I think that EA funding should generally be allocated based on the best analysis we can do on the likely impact of different work. But EA funders should fund whatever seems interesting or promising to them, as long as they understand that they'll probably get less impact if they fund something that few other people in the community think is a good funding target. (Value of learning is real, and props to small funders who make grants with a goal of learning more about some area.)
I think that EA advice should try to work out what the person being advised actually wants — is it "have an impactful career in dental hygiene promotion", or "have an impactful career, full stop"? Is it "save kids from cancer", or "save kids, full stop"?
And I think we should gently nudge people to consider the "full stop" options, because the "follow your passions wherever they go" argument seems more common in the rest of society than it ought to be. Too many people choose a cause or career based on a few random inputs ("I saw a movie about it", "I got into this lab and not that lab", "I needed to pay off my student loans ASAP") without thinking about a wide range of options first.
But in the end, there's nothing wrong with wanting to do a particular thing, and trying to have the most impact you can with the thing you do.

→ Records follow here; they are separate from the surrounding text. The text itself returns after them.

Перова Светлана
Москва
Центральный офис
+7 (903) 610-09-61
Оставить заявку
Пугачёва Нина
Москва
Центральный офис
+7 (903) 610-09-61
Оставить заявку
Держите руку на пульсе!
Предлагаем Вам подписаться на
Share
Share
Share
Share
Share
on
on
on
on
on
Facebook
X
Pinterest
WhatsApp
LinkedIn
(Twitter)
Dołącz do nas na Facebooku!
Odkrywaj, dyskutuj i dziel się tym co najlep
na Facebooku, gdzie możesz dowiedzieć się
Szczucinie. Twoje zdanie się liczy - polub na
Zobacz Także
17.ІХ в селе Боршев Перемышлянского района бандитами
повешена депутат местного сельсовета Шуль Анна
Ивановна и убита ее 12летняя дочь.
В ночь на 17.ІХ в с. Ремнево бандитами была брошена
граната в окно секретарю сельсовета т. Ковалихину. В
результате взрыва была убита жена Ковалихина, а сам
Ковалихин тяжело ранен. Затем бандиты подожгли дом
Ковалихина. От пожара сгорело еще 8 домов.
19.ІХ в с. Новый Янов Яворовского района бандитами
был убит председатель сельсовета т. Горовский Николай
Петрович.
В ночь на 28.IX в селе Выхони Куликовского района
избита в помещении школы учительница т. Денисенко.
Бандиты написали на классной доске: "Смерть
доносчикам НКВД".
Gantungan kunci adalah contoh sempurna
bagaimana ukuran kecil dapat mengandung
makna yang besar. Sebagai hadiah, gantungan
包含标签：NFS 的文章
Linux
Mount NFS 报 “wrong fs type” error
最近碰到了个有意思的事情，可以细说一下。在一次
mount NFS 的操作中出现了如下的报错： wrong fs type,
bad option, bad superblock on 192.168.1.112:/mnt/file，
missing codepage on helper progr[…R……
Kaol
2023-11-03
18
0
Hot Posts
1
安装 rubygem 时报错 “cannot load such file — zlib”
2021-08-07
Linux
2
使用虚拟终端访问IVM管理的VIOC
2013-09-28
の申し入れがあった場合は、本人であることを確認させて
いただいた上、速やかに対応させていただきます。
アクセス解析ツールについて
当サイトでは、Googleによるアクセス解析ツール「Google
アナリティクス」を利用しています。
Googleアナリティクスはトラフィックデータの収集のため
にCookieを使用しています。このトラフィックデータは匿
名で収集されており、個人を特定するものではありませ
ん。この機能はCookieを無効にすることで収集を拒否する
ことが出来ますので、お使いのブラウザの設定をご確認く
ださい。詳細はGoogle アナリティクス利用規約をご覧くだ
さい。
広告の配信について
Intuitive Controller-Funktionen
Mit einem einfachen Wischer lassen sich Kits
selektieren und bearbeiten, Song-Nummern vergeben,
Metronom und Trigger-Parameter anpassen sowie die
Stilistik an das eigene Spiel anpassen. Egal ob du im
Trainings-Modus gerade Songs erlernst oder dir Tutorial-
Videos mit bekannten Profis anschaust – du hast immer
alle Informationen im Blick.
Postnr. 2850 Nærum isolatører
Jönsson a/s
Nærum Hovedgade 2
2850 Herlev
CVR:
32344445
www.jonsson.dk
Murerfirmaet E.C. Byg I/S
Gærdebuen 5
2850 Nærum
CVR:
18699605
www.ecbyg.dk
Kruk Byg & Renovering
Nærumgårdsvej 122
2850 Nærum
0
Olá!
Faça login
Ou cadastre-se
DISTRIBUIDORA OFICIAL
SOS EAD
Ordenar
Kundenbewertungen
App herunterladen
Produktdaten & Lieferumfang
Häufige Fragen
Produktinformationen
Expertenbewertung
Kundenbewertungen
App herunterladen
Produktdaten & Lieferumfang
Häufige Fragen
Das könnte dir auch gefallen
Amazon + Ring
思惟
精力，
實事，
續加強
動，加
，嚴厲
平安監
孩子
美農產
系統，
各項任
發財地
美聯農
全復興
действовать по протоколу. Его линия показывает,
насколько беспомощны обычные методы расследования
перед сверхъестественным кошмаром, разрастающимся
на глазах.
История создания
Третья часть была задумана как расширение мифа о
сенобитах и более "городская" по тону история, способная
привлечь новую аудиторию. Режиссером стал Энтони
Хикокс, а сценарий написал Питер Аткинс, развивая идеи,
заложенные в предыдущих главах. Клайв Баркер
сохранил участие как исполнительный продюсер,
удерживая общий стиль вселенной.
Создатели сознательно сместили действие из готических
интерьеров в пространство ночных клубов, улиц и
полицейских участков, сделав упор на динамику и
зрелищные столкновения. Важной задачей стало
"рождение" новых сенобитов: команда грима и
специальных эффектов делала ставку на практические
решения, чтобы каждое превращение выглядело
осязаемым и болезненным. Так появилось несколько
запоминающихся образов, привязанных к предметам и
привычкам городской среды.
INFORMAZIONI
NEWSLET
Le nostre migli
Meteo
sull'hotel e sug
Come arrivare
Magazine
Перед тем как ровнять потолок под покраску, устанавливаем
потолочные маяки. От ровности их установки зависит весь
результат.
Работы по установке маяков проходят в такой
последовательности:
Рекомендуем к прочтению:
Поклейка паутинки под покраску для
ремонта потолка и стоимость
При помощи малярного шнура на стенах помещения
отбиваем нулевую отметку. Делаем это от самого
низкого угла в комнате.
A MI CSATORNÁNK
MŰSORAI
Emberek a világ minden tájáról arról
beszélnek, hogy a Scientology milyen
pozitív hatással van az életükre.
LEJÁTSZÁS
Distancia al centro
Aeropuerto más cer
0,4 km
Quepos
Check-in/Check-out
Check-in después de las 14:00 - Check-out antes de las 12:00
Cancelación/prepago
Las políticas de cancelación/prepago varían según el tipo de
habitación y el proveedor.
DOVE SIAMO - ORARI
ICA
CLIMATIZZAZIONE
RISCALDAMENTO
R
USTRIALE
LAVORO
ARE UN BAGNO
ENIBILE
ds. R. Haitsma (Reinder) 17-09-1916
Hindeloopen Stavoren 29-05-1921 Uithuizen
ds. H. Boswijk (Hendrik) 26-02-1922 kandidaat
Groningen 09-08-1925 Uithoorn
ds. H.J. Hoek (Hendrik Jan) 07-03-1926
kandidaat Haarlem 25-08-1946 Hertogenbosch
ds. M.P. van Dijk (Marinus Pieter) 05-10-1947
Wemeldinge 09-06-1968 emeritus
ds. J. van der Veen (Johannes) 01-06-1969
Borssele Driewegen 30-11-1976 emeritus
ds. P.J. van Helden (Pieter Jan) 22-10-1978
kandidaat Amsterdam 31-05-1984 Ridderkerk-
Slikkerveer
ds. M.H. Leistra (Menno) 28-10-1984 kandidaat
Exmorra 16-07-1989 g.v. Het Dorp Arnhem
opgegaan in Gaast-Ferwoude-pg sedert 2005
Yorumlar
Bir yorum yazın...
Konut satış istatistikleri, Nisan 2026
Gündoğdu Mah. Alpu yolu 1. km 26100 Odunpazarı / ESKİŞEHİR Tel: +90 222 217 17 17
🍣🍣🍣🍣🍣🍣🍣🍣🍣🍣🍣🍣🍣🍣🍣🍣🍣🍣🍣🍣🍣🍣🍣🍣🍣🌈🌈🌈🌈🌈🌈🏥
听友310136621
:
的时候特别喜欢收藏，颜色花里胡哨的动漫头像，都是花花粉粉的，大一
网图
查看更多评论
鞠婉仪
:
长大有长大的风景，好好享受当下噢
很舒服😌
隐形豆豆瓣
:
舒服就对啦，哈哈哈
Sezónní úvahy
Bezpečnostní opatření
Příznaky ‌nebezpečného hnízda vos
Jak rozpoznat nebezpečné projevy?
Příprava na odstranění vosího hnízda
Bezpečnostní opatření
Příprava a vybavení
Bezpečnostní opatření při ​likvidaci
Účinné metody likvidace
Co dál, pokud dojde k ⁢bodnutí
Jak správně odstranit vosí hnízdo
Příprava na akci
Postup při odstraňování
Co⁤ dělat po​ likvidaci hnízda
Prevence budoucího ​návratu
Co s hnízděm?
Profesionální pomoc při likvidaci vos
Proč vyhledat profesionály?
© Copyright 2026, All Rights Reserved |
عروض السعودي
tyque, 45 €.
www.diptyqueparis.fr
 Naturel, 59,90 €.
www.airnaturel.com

This should be encouraged and celebrated, whether or not someone chooses to donate to it.
Agree with the spirit - there is too much herding, and I would love for Schubert's distinctions to be core concepts. However, I think the problem you describe appears in the gap between the core orgs and the community, and might be pretty hard to fix as a result.
What material implies that EA is only about ~4 things?
What emphasises cause divergence and personal fit?
So maybe limited room for improvements to communication? Since it's already pretty clear.
Intro material has to mention some examples, and only a couple in any depth. How should we pick examples? Impact has to come first. Could be better to not always use the same 4 examples, but instead pick the top 3 by your own lights and then draw randomly from the top 20.
Also, I've always thought of cause neutrality as conditional - "if you're able to pivot, and if you want to do the most good, what should you do?" and this is emphasised in plenty of places. (i.e. Personal fit and meeting people where they are by default.) But if people are taking it as an unconditional imperative then that needs attention.